# League of Legends Early-Game EDA

This notebook documents the exploratory data analysis (EDA) required for the CMSE 492 final project. It mirrors the expectations outlined in the course requirements document by profiling the dataset, establishing a reproducible train/test split, and surfacing insights that inform feature engineering and model selection.

## 1. Environment Setup
We import the scientific Python stack specified in `requirements.txt`, configure Matplotlib for headless execution, and set up Seaborn styling for consistent visuals.

In [None]:
from __future__ import annotations

import json
from pathlib import Path

import matplotlib
matplotlib.use('Agg')  # Keep plots deterministic across local/remote runs
import matplotlib.pyplot as plt
import numpy as np
import pandas as pd
import seaborn as sns
from sklearn.model_selection import train_test_split

sns.set_theme(style='whitegrid')

## 2. Load Raw Data
The requirements emphasize documenting data provenance and structure. We load the Kaggle CSV that captures Diamond-tier matches capped at the 10-minute mark.

In [None]:
RAW_PATH = Path('data/raw/high_diamond_ranked_10min.csv')
if not RAW_PATH.exists():
    raise FileNotFoundError(f'Dataset missing at {RAW_PATH}')

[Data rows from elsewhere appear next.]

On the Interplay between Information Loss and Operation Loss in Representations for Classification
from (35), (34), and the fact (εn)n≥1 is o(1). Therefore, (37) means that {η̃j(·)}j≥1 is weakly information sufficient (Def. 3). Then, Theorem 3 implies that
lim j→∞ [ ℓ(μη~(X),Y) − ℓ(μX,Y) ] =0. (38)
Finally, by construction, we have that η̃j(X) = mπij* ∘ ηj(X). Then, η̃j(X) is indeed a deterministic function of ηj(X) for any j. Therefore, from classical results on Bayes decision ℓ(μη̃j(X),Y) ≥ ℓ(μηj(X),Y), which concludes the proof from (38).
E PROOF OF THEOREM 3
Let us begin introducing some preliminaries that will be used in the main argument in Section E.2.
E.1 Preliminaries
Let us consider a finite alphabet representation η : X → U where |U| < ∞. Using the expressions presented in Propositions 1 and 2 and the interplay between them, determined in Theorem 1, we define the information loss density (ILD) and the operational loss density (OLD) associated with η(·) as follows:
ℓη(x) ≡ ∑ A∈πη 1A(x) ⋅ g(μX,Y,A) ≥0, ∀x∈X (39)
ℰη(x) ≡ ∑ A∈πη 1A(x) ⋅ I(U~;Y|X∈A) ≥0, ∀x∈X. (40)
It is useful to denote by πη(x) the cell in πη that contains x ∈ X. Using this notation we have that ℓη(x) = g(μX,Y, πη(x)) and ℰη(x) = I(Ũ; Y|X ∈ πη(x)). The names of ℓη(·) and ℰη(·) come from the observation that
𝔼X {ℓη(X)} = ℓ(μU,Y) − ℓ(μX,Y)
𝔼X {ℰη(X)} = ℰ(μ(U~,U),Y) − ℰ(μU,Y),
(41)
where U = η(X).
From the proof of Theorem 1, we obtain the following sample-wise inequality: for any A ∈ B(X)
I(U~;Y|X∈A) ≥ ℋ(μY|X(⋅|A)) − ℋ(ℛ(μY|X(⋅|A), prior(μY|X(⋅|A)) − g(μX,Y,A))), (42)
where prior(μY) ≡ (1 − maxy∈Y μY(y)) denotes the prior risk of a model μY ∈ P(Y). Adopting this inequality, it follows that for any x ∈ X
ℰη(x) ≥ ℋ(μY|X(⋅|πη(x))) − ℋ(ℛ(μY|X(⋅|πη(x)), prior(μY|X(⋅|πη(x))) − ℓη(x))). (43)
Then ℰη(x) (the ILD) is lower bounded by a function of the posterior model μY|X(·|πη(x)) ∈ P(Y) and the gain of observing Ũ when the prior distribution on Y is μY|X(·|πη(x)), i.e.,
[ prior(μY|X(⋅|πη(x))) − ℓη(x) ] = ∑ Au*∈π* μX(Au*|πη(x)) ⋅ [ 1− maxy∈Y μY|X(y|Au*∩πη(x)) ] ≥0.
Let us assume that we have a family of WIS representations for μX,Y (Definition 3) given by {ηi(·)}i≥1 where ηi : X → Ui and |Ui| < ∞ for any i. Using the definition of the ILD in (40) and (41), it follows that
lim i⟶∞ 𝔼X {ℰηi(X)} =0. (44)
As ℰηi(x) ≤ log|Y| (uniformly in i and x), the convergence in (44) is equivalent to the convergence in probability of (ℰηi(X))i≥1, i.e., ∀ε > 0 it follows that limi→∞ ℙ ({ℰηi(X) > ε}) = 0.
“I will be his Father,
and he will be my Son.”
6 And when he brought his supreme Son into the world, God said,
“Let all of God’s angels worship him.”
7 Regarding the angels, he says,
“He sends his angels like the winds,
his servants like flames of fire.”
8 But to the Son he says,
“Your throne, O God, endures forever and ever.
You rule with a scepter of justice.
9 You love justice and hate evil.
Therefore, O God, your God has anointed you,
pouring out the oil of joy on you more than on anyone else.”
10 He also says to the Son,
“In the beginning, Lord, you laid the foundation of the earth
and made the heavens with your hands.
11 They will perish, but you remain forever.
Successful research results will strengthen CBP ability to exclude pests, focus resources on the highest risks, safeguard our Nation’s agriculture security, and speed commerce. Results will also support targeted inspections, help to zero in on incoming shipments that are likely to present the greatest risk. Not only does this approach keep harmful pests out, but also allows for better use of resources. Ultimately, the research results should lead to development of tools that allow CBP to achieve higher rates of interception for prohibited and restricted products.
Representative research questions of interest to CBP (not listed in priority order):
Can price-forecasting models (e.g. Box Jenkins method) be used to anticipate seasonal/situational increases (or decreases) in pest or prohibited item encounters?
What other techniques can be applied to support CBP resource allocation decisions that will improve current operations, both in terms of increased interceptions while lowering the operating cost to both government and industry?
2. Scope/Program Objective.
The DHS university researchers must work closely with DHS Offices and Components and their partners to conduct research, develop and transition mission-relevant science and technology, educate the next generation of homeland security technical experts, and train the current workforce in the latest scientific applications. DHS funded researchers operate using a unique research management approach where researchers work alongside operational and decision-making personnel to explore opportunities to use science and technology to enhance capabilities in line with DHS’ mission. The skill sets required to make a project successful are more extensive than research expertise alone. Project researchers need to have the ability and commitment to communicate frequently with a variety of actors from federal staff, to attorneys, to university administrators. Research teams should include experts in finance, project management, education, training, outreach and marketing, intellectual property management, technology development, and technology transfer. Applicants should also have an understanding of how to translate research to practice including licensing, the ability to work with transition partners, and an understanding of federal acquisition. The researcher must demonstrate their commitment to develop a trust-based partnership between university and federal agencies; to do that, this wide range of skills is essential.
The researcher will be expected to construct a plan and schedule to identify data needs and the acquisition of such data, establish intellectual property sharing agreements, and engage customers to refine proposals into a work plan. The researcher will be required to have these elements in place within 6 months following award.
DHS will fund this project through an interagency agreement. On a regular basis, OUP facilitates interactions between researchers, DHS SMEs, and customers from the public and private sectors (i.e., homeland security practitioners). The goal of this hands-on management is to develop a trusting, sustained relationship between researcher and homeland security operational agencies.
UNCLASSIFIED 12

df = pd.read_csv(RAW_PATH)
df.head()

## 3. Train/Test Split Rationale
The course requires that data splitting happens prior to deeper EDA to avoid leakage. We reserve 20% of matches for held-out evaluation, stratifying on the binary outcome so downstream models inherit balanced folds.

In [None]:
TARGET = 'blueWins'
TEST_SIZE = 0.2
RANDOM_STATE = 42

train_df, test_df = train_test_split(
    df,
    test_size=TEST_SIZE,
    stratify=df[TARGET],
    random_state=RANDOM_STATE,
)
train_df.shape, test_df.shape

## 4. Dataset Profile
We summarise row/feature counts, class balance, and missingness. These checkpoints address the requirements' call for describing columns, sample counts, and data quality concerns.

In [None]:
profile = {
    'train_rows': int(train_df.shape[0]),
    'test_rows': int(test_df.shape[0]),
    'n_features': int(train_df.shape[1] - 1),
    'class_balance_train': train_df[TARGET].value_counts(normalize=True).round(4).to_dict(),
    'missing_rates': train_df.isnull().mean().round(4).to_dict(),
}
profile

### Descriptive Statistics
The full numeric summary helps detect anomalies (e.g., impossible ranges) and supports later feature scaling choices for models like logistic regression and neural networks.

In [None]:
numeric_summary = train_df.select_dtypes(include=[np.number]).describe().T
numeric_summary.head()

## 5. Target Correlations
Understanding which metrics align with match outcomes guides baseline model selection and feature importance expectations. We inspect absolute correlations with `blueWins`.

In [None]:
corr_with_target = (
    train_df.select_dtypes(include=[np.number]).corr()[TARGET]
    .drop(TARGET)
    .sort_values(key=lambda s: s.abs(), ascending=False)
)
corr_with_target.head(10)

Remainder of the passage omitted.